--- TEXT SEGMENT Enclosed Below ---

As incredible as this may sound, California begins the new year short of something that has been in massive oversupply for almost two years: cannabis flower. You may be thinking “what is Aaron smoking,” but cultivators both large and small based in Northern and Southern California are now telling me the same thing: prices are rising for cannabis flower after 18+ months of declining. And they are rising at a time of the year when they shouldn’t be increasing.
Further confirmation of this price trend came from Glass House Farms (OTC: GLASF) when they announced preliminary Q4 numbers and reported that their average sales price was $234 a pound, up from $204 a pound. But this “average” downplays the size of the price bounce because prices started the quarter at around $200 a pound. For prices to end the quarter at $234 implies that prices were closer to $260-$270 a pound by quarter’s end. That’s a 30% bounce in three months and this is consistent with what private growers tell me they are seeing.

--- End of Enclosed TEXT SEGMENT ---
--- DATASET EXTRACT Enclosed Below ---

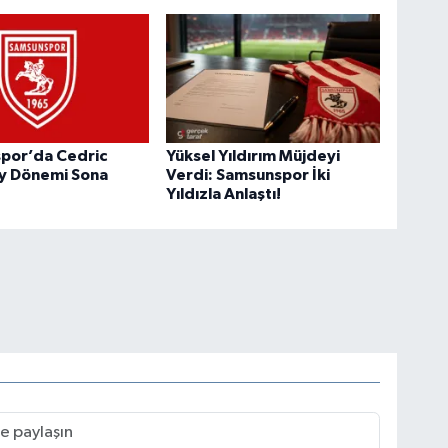
por’da Cedric
Yüksel Yıldırım Müjdeyi
y Dönemi Sona
Verdi: Samsunspor İki
Yıldızla Anlaştı!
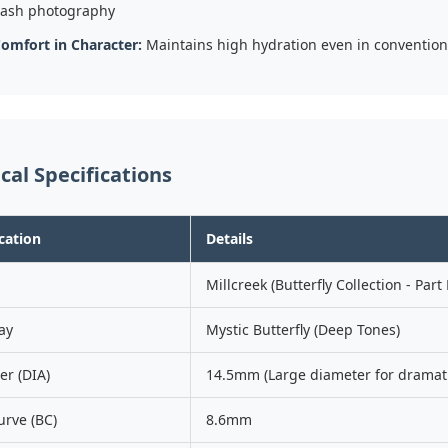
lash photography
omfort in Character:
Maintains high hydration even in convention
cal Specifications
cation
Details
Millcreek (Butterfly Collection - Part 
ay
Mystic Butterfly (Deep Tones)
er (DIA)
14.5mm (Large diameter for dramati
urve (BC)
8.6mm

--- End of Enclosed DATASET EXTRACT ---

• DIRECTIONS:
1. Condense the paragraph of the cannabis price passage that begins "Further confirmation of this price trend" into two or three sentences, keeping its main facts.
2. Duplicate the section of the cannabis price passage that opens with the words containing "Further confirmation of" and closes with "they are seeing.".
The records stand apart from the cannabis price passage.

• RESPONSES FOR EACH TASK:
1. Glass House Farms reported preliminary Q4 numbers showing an average sales price of $234 a pound, up from $204 a pound. Because prices started the quarter around $200 a pound, this average understates the increase: prices were likely near $260-$270 a pound by quarter's end. That is a 30% bounce in three months, consistent with what private growers report.

2.
Further confirmation of this price trend came from Glass House Farms (OTC: GLASF) when they announced preliminary Q4 numbers and reported that their average sales price was $234 a pound, up from $204 a pound. But this “average” downplays the size of the price bounce because prices started the quarter at around $200 a pound. For prices to end the quarter at $234 implies that prices were closer to $260-$270 a pound by quarter’s end. That’s a 30% bounce in three months and this is consistent with what private growers tell me they are seeing.